──────── KUTIPAN DOKUMEN ────────

Tidak jarang kru kapal dan kapal beserta barang bukti minyak yang dicuri dipersilahkan untuk tetap berangkat ke tujuan berikutnya, tanpa ada upaya maksimal dalam penanganannya.
d) Pejabat antar unit/Direktorat sering saling lempar tanggung jawab dalam menangani kasus pencurian minyak.
e) Penanganan kasus pencurian minyak tidak standard “berbeda-beda”.
Penutup
Dari fakta yang ada, jelas pencurian minyak merupakan kejahatan luar biasa. Kerugian yang ditimbulkannya tidak main-main. Apa yang yang diambil adalah milik rakyat “milik kita semua”. Oleh karena itu, harusnya penanganannya juga harus dengan cara-cara yang luar biasa pula. Tidak bisa hanya sekedarnya. Seperti orang yang buang “hajat – baru jongkok setelah terasa”.
Diperlukan prosedur yang jelas dalam penanganannya, kepedulian pimpinan dan semua pihak serta pengawasan & kontrol yang ketat di lapangan. Kompetensi dan integritas SDM di lapangan turut berperan sebagai alat kendali utama. Yang tidak kalah pentingnya lagi adalah pengenaan sanksi yang tegas terhadap siapapun pelakunya.
Dengan penanganan serius, kebocoran minyak dapat segera ditambal, devisa yang keluar bisa diselamatkan, keuntungan Perusahaan dapat ditingkatkan dan yang tidak kalah pentingnya kecaman/hujatan masyarakat tentang sosok Perusahaan yang masih banyak bocornya “in-efisiensi” dapat diminimalisir. Semoga… (* penulis saat ini sedang menyelesaikan program Magister Hukum)

────────

- _BAGIAN LATIHAN_
- A) Dalam kutipan tentang pencurian minyak, apa yang sering dilakukan pejabat antar unit/Direktorat saat menangani kasus pencurian minyak?
- B) Teruskan kutipan tentang pencurian minyak mulai dari kalimat terakhirnya.

──────── DATA YANG DIBERIKAN ────────

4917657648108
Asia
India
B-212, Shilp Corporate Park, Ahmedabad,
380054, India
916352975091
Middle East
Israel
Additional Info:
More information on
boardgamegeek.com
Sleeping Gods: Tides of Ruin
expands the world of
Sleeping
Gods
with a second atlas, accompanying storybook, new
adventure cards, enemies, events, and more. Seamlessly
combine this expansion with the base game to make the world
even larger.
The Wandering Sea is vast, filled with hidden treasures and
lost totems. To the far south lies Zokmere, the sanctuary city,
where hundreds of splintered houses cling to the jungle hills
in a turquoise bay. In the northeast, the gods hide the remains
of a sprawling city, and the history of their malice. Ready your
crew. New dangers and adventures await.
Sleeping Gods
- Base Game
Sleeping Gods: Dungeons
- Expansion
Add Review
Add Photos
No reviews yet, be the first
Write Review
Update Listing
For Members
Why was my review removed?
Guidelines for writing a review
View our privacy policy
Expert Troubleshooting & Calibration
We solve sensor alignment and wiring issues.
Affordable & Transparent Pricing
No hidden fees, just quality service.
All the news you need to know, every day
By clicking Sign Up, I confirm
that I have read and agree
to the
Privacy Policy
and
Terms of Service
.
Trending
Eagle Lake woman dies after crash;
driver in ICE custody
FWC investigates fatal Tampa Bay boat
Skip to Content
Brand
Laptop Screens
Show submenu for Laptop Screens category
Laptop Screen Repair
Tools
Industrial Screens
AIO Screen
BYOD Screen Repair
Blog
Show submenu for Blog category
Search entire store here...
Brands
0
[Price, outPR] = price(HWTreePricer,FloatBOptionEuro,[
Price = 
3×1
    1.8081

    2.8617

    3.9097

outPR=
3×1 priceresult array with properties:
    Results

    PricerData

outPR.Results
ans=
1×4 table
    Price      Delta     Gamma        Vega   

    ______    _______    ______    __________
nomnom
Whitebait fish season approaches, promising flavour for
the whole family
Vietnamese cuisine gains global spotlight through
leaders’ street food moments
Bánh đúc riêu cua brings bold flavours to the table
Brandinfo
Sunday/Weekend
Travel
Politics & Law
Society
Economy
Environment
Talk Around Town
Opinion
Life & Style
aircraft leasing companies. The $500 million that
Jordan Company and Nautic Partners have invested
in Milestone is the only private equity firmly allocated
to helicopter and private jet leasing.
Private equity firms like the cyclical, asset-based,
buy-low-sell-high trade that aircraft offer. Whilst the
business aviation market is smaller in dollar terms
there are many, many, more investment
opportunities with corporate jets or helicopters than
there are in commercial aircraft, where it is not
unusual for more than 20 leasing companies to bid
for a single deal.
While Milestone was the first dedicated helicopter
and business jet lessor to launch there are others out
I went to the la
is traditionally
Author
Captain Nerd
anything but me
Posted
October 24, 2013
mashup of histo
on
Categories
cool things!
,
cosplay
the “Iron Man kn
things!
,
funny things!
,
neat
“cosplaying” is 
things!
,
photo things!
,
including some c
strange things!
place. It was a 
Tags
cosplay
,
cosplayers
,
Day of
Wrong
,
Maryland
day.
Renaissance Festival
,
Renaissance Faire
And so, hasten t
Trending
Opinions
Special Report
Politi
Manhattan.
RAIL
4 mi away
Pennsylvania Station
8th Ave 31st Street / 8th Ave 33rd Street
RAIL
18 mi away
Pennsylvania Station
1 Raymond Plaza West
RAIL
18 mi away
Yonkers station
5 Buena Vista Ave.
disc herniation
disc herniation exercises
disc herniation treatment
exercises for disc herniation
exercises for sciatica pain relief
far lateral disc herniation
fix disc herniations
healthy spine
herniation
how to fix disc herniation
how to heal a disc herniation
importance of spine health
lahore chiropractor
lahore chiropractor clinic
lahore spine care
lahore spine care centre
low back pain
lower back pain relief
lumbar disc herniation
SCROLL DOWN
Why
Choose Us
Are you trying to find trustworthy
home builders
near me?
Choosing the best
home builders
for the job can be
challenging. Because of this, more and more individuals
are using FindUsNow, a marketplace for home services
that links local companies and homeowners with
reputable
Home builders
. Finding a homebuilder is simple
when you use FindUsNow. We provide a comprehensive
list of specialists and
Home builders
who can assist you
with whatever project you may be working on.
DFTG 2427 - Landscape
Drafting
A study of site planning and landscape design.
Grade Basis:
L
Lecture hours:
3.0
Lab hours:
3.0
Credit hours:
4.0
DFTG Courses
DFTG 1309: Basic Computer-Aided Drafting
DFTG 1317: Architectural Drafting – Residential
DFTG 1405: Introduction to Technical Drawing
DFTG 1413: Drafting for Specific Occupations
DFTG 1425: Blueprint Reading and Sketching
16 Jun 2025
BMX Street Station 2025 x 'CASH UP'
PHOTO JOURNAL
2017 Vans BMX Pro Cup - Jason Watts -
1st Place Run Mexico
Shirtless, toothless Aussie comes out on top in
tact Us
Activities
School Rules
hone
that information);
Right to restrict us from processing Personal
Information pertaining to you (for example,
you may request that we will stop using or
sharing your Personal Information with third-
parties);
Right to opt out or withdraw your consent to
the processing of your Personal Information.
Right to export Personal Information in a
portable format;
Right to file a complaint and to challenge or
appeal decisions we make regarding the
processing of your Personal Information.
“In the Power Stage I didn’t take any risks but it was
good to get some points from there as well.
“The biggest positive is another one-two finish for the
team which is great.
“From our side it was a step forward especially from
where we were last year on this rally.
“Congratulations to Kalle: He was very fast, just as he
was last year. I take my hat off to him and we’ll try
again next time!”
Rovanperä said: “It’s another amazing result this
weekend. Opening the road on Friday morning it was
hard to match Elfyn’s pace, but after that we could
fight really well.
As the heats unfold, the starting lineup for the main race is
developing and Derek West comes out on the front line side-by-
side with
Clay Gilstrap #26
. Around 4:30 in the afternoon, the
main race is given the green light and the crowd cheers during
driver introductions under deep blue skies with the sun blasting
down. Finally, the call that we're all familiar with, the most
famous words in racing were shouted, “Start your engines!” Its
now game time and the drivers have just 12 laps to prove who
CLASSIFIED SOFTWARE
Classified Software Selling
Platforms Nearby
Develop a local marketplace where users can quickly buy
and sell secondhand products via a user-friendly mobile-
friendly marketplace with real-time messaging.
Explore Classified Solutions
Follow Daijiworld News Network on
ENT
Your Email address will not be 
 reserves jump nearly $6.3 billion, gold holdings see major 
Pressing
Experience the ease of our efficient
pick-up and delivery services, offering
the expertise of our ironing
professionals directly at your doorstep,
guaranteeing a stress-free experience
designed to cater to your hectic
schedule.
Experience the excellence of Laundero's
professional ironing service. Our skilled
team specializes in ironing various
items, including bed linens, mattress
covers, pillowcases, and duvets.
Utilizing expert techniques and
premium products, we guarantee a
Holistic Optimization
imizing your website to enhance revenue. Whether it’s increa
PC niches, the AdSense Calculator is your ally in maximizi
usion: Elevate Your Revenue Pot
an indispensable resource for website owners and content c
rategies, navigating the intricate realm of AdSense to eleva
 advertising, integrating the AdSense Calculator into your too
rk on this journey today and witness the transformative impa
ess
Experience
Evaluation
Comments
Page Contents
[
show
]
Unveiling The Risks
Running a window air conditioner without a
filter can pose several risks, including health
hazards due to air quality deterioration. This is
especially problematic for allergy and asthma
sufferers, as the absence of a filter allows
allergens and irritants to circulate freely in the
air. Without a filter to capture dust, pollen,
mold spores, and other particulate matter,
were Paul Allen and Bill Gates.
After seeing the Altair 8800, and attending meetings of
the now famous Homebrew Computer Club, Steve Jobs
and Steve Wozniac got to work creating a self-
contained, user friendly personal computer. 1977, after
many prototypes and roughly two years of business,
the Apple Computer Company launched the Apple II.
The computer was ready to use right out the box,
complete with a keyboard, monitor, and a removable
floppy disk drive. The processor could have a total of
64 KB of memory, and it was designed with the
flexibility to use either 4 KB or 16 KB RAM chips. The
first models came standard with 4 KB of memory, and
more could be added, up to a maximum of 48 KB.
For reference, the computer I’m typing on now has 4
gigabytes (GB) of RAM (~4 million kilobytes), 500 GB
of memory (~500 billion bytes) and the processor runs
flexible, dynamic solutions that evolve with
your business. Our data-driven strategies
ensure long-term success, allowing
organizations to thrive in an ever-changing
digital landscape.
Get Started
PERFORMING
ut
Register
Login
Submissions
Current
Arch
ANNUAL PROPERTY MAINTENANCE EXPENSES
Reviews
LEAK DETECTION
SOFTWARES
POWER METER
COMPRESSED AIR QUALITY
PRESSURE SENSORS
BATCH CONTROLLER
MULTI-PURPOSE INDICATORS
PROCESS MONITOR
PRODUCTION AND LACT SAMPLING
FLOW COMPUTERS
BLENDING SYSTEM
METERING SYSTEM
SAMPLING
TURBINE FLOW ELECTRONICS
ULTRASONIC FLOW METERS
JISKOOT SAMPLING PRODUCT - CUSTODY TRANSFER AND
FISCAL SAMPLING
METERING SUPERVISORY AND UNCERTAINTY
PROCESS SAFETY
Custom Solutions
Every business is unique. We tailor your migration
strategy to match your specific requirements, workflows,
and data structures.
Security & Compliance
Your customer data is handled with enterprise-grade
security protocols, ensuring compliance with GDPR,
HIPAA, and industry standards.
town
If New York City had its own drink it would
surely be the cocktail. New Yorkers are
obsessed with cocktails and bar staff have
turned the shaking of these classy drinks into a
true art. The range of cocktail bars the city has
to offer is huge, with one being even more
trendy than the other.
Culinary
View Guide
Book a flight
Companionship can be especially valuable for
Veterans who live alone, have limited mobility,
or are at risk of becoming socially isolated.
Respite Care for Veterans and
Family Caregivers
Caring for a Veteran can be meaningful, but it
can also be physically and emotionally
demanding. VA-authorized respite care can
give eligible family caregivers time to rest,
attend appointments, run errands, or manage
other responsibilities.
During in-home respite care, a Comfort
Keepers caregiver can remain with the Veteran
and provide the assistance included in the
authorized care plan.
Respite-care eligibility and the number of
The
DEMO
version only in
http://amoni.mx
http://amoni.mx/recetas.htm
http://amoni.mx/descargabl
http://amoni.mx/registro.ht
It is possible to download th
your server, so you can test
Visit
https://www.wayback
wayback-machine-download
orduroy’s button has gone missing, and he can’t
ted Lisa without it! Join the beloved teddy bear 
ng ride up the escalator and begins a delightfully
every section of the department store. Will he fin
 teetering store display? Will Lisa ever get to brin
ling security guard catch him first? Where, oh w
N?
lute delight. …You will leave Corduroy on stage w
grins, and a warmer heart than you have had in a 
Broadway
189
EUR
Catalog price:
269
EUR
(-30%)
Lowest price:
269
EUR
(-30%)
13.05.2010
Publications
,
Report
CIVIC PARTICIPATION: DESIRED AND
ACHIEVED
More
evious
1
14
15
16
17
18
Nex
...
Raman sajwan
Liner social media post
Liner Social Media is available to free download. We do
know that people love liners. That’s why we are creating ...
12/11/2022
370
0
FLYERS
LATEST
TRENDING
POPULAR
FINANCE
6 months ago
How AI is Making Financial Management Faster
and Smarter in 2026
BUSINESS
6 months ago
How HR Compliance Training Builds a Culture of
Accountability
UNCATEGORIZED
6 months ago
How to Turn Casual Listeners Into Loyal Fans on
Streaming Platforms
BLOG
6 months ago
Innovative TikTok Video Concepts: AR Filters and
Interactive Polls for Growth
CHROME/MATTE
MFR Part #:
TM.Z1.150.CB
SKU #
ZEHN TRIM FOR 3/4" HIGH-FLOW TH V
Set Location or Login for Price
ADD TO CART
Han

────────

- _KUNCI JAWABAN_
- A) Mereka sering saling lempar tanggung jawab.

- B)
Jakarta, 09 September 2013
Firdaus Bambang Saputra | VP Internal Audit
1 comment
Tulisan yang menarik Kak, termasuk tulisan “Oh… Loading Master “. Saya sangat tertarik membaca dan menyimaknya, karena memang sdg berkecimpung menangani masalh ini.
Alhamdulillah, perusahaan sdh berupaya keras dalam pengendalian losses dari “mutiara cair” ini.
Di tempat saya sudah dua tahun ini dibentuk Tim Improvement Loading/discharging Loss yang bertugas melakukan investigasi di lapangan, pengawalan cargo sampai ke tujuan, dan witness di kapal hingga pelabuhan muat/terima.
Upaya-upaya ini terus dilakukan perbaikan dan penyempurnaan dari sisi teknik investigasi, pencarian titik-titik pelaung disembunyikannya miyak di kapal, kemampuan menghitung minyak, mempelajari anatomi kapal, hingga peningkatan kompetensi Loading Master dan PQC serta TIm Loss.
Semua elemen yang terlibat dalam Tim ini alhamdulillah sdh sangat konses untuk membantu perusahaan dalam mengurangi/mencegah terjadinya losses.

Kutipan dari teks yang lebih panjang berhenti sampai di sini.